Nanosensors selection for the detection of microRNA biomarkers for heart attack
The study focuses on utilizing fluorescent nanosensors, emitting in the near-infrared range, for detecting microRNA (miRNA) disease biomarkers. miRNAs play crucial roles in cellular processes, and their altered expressions signify diseases, rendering them promising biomarkers. Optical detection using fluorescent nanosensors is advantageous due to the immediate readouts, small sample volumes, and photostability. The work was published in ACS Sensors and was chosen for the cover image of the journal.
In the picture: The cover image of the journal shows SWCNT functionalized with DNA to detect miRNA molecules.
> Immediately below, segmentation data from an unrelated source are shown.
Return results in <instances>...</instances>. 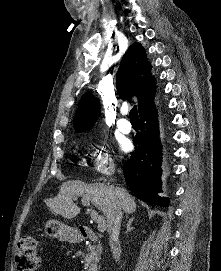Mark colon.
I'll return each mask as SVG.
<instances>
[{"label": "colon", "instance_id": "colon-1", "mask_svg": "<svg viewBox=\"0 0 221 271\" xmlns=\"http://www.w3.org/2000/svg\"><path fill=\"white\" fill-rule=\"evenodd\" d=\"M15 263L18 271H37L41 267L39 244L32 236H22L17 242Z\"/></svg>", "mask_w": 221, "mask_h": 271}]
</instances>
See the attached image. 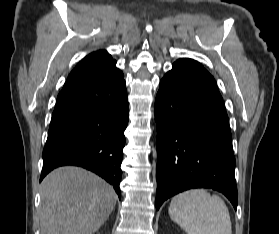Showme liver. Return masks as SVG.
<instances>
[{
	"instance_id": "obj_1",
	"label": "liver",
	"mask_w": 279,
	"mask_h": 234,
	"mask_svg": "<svg viewBox=\"0 0 279 234\" xmlns=\"http://www.w3.org/2000/svg\"><path fill=\"white\" fill-rule=\"evenodd\" d=\"M117 195L108 183L79 167H60L41 188V234H93L113 211Z\"/></svg>"
}]
</instances>
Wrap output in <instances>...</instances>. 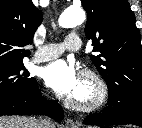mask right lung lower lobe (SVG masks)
<instances>
[{
	"label": "right lung lower lobe",
	"mask_w": 142,
	"mask_h": 128,
	"mask_svg": "<svg viewBox=\"0 0 142 128\" xmlns=\"http://www.w3.org/2000/svg\"><path fill=\"white\" fill-rule=\"evenodd\" d=\"M45 114L57 121L64 117L61 106L45 99L36 84L35 88L22 96L0 97V115Z\"/></svg>",
	"instance_id": "obj_1"
}]
</instances>
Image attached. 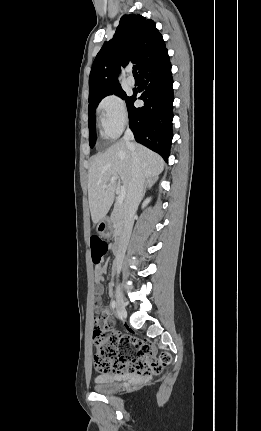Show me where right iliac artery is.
<instances>
[{
    "mask_svg": "<svg viewBox=\"0 0 261 431\" xmlns=\"http://www.w3.org/2000/svg\"><path fill=\"white\" fill-rule=\"evenodd\" d=\"M111 307H112V309H115V307H116V303L114 300L111 302Z\"/></svg>",
    "mask_w": 261,
    "mask_h": 431,
    "instance_id": "right-iliac-artery-1",
    "label": "right iliac artery"
}]
</instances>
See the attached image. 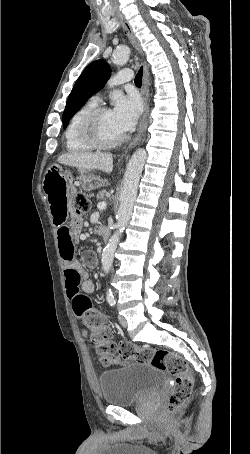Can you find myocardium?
I'll return each instance as SVG.
<instances>
[{
  "instance_id": "f54148a6",
  "label": "myocardium",
  "mask_w": 250,
  "mask_h": 454,
  "mask_svg": "<svg viewBox=\"0 0 250 454\" xmlns=\"http://www.w3.org/2000/svg\"><path fill=\"white\" fill-rule=\"evenodd\" d=\"M110 111L109 108L100 106L90 111L83 119L81 124V138L85 143L90 145L92 148L97 149H109L118 146L125 140V136L114 139L104 140L99 133V120L100 117Z\"/></svg>"
}]
</instances>
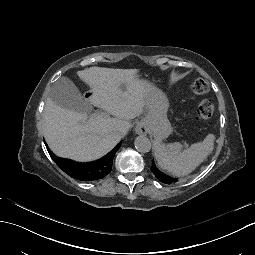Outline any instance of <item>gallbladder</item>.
Segmentation results:
<instances>
[{
	"mask_svg": "<svg viewBox=\"0 0 255 255\" xmlns=\"http://www.w3.org/2000/svg\"><path fill=\"white\" fill-rule=\"evenodd\" d=\"M49 98L54 104L78 113H87L91 108L89 102L82 97L75 84L64 76L53 83L49 91Z\"/></svg>",
	"mask_w": 255,
	"mask_h": 255,
	"instance_id": "obj_1",
	"label": "gallbladder"
}]
</instances>
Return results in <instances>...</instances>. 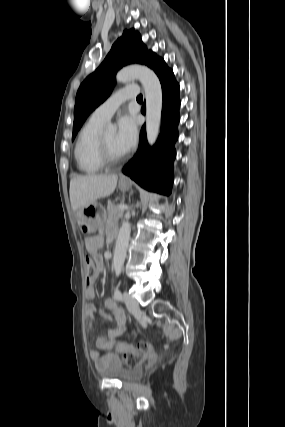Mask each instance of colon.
Instances as JSON below:
<instances>
[{
	"label": "colon",
	"mask_w": 285,
	"mask_h": 427,
	"mask_svg": "<svg viewBox=\"0 0 285 427\" xmlns=\"http://www.w3.org/2000/svg\"><path fill=\"white\" fill-rule=\"evenodd\" d=\"M86 264V283L91 285L93 283L96 268L94 261L87 257L85 260ZM118 351L123 355L124 362L127 366L132 367L141 363L147 358L152 351L151 345L148 342H141L136 346H131L126 343H119L117 345Z\"/></svg>",
	"instance_id": "colon-1"
}]
</instances>
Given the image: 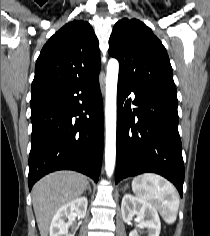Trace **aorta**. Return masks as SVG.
<instances>
[{"label":"aorta","instance_id":"obj_1","mask_svg":"<svg viewBox=\"0 0 210 236\" xmlns=\"http://www.w3.org/2000/svg\"><path fill=\"white\" fill-rule=\"evenodd\" d=\"M119 63L111 58L107 66L106 76V144H105V169L108 177H111L116 161V111H117V82Z\"/></svg>","mask_w":210,"mask_h":236}]
</instances>
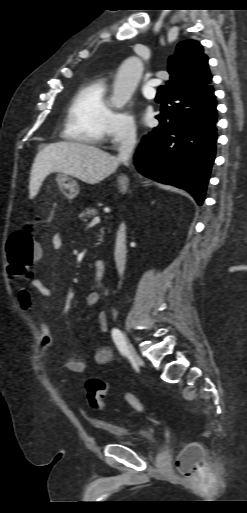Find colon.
Returning <instances> with one entry per match:
<instances>
[{"mask_svg": "<svg viewBox=\"0 0 247 513\" xmlns=\"http://www.w3.org/2000/svg\"><path fill=\"white\" fill-rule=\"evenodd\" d=\"M36 231L37 224L29 222L10 236L7 244L8 272L14 279H25L33 274V264L39 255ZM85 387L89 404L95 409L101 408L109 394V385L99 377H92L86 381ZM122 396L134 411L148 412L146 406L135 394L123 392ZM201 460L200 447L197 444H190L177 457V470L184 476L192 475L199 469Z\"/></svg>", "mask_w": 247, "mask_h": 513, "instance_id": "obj_1", "label": "colon"}]
</instances>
Prof. Gili Bisker’s lab focuses on single-walled carbon nanotubes (SWCNTs) that exhibit fluorescence in the near-infrared (NIR), aligning with the biological transparency window. The sensing relies on changes in their fluorescence intensity or wavelength shifts due to analyte binding to their surfaces. Synthetic functionalization of the nanosensors, tailored for a molecular target of interest, enables specific interactions with the analytes in biological environments.
The study targets miRNA biomarkers of acute myocardial infarction, also known as a heart attack. The research workflow involves selecting potential sensors based on their response to DNA and RNA targets in simple (buffer) and complex (serum) environments. Out of five sensors tested, some displayed promising fluorescence responses to their target sequences in buffer, from which 1 demonstrated sensitivity and specificity for its target in serum. Further experiments indicated the sensor’s selectivity, even in a mixture of various miRNA strands.
In the scheme: The selection and elimination process starts with 5 different sequences, 3 of which show promising responses in the buffer. Out of these 3, one exhibits a fluorescence response to the target miRNA in a complex biological environment (serum).
The study, led by Dr. Adi Hendler-Neumark in Prof. Bisker's lab, demonstrates the potential of SWCNTs as optical sensors for heart attack biomarkers detection in biological environments. It highlights the importance of serum-based experimentation, which is essential for sensor development. The elimination method employed here could be extended to other biomarker libraries and nanosensor technologies, offering a robust pipeline for sensor development.